Other options include trying your luck with Priceline and adjusting your trip so you’re traveling on unpopular days and/or at unpopular times. On a recent trip, we flew home from New York on the fourth of July because it was the least expensive option. We didn't get to attend any barbecues or go to any fireworks shows, but seeing a few fireworks from the plane and saving a couple hundred dollars was worth the trade off.
Transportation: Renting a car can be expensive especially if you reserve it at the last minute. If you’re traveling specifically to attend an event, you might be able to catch a ride with someone else (and offer to pay for gas or help offset their rental costs)--that's what we did when we attended a wedding in Puerto Rico.
And while navigating public transportation in an unfamiliar city is never fun, it might be worth figuring out if it means the difference between an affordable trip and an unaffordable one. You might also be able to use a flat-rate car service instead of taking a cab--that saved us money on airport transportation in New York. Instead of paying for every minute we were stuck in traffic, we were able to relax knowing that we had already locked in a flat fee, and our driver had an incentive to get us to the airport as quickly as possible so he could get his next fare.
I've also had good luck securing inexpensive rental cars through Priceline. Renting cars from the airport can be less expensive than renting from a neighborhood location, but sometimes there are airport taxes that make it cheaper to rent a car near where you're sleeping. I've also borrowed friends' cars while visiting them instead of renting a car.
Accommodations: Obviously, the easiest way to save money on travel is to stay with someone you know at your destination and room for free instead of shelling out $100+ per night. If you’re traveling to attend a special event, perhaps there’s someone else going who also wants to cut costs that you can share a hotel room with. I've also known people to go camping (even when attending weddings), though I'm not a camper myself.
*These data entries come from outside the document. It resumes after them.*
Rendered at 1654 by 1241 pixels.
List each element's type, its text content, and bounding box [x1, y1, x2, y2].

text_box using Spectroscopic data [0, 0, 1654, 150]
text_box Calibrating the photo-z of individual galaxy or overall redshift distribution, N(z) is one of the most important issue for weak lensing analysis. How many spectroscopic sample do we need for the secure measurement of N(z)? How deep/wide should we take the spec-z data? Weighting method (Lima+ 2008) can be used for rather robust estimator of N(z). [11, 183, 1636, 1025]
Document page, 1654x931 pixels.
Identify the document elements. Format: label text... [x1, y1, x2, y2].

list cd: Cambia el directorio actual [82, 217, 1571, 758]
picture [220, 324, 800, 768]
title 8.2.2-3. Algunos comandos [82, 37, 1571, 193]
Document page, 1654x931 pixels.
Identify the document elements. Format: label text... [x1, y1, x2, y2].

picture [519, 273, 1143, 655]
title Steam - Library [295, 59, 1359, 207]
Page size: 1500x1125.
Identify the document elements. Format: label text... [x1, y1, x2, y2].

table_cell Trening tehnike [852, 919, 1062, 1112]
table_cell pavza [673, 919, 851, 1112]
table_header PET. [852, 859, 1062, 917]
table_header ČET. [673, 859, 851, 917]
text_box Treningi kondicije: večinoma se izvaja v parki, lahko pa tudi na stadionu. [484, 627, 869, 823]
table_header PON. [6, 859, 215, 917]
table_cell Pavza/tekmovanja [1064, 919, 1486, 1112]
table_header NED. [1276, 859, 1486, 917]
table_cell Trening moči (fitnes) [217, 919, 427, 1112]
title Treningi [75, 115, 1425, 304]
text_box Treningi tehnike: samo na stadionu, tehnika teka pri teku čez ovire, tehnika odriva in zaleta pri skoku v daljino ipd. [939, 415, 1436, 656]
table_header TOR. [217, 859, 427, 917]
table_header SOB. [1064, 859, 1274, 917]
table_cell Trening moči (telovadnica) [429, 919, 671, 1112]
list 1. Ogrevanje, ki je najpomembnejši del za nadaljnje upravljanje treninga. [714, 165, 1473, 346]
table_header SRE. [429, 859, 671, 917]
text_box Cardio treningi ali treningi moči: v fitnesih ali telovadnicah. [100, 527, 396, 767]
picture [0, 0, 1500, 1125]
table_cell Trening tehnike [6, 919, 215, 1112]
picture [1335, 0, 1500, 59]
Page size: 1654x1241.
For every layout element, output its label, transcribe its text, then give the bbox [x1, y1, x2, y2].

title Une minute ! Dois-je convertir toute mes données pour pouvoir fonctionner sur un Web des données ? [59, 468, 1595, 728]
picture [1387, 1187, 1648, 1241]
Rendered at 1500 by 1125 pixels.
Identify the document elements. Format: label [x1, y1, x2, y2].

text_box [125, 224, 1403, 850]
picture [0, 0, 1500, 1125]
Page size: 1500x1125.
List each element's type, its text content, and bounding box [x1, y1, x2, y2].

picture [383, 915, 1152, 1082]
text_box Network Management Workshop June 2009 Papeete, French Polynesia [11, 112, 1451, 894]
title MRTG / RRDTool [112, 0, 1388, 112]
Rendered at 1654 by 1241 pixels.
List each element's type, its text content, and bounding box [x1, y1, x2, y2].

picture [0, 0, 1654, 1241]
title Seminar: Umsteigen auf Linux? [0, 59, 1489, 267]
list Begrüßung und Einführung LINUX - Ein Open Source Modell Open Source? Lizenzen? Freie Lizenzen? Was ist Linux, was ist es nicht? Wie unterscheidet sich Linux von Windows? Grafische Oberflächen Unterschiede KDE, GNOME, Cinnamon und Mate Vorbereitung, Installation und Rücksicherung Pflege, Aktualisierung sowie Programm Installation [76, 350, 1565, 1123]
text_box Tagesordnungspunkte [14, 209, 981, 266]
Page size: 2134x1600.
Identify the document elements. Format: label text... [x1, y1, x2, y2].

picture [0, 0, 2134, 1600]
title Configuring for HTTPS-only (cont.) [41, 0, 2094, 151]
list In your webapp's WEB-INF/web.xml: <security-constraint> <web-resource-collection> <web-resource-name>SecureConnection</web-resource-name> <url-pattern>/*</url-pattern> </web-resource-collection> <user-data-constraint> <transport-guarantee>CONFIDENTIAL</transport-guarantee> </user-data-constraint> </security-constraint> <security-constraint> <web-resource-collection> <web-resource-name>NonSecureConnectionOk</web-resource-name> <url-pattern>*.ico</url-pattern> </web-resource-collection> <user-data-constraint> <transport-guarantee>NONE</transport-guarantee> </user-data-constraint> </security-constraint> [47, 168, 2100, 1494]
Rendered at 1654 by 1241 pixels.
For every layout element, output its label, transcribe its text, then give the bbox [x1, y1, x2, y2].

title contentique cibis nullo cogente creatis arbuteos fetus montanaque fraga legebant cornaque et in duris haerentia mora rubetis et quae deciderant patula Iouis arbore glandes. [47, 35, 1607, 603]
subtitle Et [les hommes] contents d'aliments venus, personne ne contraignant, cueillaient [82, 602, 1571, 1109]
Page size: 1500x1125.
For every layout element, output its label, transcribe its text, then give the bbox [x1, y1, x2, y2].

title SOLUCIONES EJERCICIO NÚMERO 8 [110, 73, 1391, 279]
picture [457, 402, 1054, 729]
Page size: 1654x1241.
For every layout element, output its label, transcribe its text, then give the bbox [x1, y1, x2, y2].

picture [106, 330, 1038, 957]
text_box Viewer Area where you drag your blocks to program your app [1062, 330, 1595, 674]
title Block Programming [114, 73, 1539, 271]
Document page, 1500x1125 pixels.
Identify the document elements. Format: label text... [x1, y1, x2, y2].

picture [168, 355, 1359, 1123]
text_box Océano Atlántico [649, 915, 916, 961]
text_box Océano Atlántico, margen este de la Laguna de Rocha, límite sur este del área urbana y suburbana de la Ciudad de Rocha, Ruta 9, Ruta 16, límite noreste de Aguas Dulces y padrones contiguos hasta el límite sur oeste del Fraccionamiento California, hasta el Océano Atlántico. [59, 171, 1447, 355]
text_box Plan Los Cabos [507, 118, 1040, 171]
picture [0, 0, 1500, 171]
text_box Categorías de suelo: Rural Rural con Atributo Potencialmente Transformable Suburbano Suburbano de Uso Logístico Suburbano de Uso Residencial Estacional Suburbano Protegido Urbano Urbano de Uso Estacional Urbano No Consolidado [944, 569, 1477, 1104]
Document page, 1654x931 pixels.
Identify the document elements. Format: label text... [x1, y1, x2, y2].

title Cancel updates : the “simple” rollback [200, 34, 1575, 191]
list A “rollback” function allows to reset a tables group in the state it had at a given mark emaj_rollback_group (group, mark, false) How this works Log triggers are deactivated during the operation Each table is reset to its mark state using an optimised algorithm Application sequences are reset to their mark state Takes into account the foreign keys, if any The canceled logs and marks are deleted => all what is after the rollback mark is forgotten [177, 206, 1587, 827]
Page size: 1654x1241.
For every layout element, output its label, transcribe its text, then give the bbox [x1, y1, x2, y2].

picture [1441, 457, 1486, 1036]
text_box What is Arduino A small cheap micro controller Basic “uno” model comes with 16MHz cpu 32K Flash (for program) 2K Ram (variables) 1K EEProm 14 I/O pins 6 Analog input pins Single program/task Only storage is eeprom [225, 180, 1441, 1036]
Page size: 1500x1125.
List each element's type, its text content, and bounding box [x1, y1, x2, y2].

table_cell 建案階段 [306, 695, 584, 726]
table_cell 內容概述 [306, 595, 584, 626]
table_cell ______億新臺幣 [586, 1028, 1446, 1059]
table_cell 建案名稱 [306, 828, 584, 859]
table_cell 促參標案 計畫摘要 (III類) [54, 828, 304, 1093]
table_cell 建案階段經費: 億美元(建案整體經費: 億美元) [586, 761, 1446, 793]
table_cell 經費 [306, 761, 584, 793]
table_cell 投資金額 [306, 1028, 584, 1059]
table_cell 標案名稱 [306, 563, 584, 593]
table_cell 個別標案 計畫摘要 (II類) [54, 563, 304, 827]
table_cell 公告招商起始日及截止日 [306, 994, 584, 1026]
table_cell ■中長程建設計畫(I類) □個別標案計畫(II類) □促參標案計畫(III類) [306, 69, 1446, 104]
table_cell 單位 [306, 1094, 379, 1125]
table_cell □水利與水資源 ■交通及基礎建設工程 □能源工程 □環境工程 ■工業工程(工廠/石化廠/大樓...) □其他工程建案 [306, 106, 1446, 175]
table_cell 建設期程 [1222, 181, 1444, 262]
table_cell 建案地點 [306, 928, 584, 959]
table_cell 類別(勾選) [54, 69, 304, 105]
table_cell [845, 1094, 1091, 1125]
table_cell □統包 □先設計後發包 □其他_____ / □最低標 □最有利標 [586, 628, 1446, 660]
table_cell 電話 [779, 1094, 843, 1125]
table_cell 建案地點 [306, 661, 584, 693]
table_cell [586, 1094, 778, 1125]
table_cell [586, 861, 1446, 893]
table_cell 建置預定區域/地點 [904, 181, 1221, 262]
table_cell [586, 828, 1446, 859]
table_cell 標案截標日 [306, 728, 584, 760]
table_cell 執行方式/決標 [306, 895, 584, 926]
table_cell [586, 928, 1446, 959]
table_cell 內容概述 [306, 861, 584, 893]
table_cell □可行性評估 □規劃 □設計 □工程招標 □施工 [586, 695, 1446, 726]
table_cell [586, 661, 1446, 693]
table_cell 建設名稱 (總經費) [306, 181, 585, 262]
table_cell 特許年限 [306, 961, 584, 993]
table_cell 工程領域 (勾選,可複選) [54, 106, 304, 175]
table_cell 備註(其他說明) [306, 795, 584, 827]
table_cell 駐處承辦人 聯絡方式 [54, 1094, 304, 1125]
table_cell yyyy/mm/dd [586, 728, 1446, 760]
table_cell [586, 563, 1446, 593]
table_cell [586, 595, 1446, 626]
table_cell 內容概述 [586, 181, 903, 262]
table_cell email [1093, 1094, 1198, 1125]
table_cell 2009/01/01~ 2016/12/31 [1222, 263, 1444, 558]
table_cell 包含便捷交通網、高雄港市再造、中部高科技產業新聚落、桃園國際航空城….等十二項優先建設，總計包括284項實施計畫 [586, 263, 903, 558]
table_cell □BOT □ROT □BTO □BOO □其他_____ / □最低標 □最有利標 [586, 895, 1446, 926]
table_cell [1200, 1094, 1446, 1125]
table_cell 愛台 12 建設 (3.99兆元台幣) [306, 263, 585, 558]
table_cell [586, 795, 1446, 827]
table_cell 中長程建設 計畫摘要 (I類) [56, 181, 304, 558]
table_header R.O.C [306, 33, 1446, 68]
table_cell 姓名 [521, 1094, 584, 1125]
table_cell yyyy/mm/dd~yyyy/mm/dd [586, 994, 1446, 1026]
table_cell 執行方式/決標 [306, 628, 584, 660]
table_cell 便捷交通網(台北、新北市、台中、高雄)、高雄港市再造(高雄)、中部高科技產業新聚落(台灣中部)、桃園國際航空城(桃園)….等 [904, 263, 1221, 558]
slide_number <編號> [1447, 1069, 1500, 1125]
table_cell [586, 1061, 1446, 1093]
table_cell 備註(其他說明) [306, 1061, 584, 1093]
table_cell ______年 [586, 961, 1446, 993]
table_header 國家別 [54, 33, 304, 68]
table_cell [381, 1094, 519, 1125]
Food: One of the major expenses of traveling is eating out for every meal. If you’re staying in a hotel, you can try to find an extended stay one that has a kitchen, which means you can buy some groceries and prepare your own, inexpensive meals. You might think this type of hotel room would be more expensive, but it often isn’t.
If an extended stay hotel isn't an option, a hotel room with a fridge and microwave can still save you money. As a last resort, you can eat picnic-style: get a cooler and some ice and plan to eat sandwiches for the length of your trip. You’ll save a bundle. If you’re staying with friends or family, they probably won't mind lending you some fridge space and letting you use their kitchen.
Souvenirs, gifts, and travel supplies: It probably goes without saying, but if money is tight, you should skip these items altogether. Whatever suitcase, clothes, shoes, etc. you already own will have to be sufficient. Save your limited funds for the expenses you can’t avoid. If you already own a digital camera and a computer, you’ll be able to create plenty of trip mementos for free. If you absolutely must get new clothes (such as for a wedding), find a way to fit them into your usual monthly budget and buy items that you’ll be able to wear again to work or for other special occasions. Stores like TJ Maxx really do have designer brands at surprisingly affordable prices.
If you find yourself faced with a trip you can’t say no to this year, change how you usually do things to make your trip affordable. You may be able to scrounge up the money for it by looking at ways you can cut your monthly expenses (which will pay off not just in terms of making one trip affordable, but giving you more breathing room every month).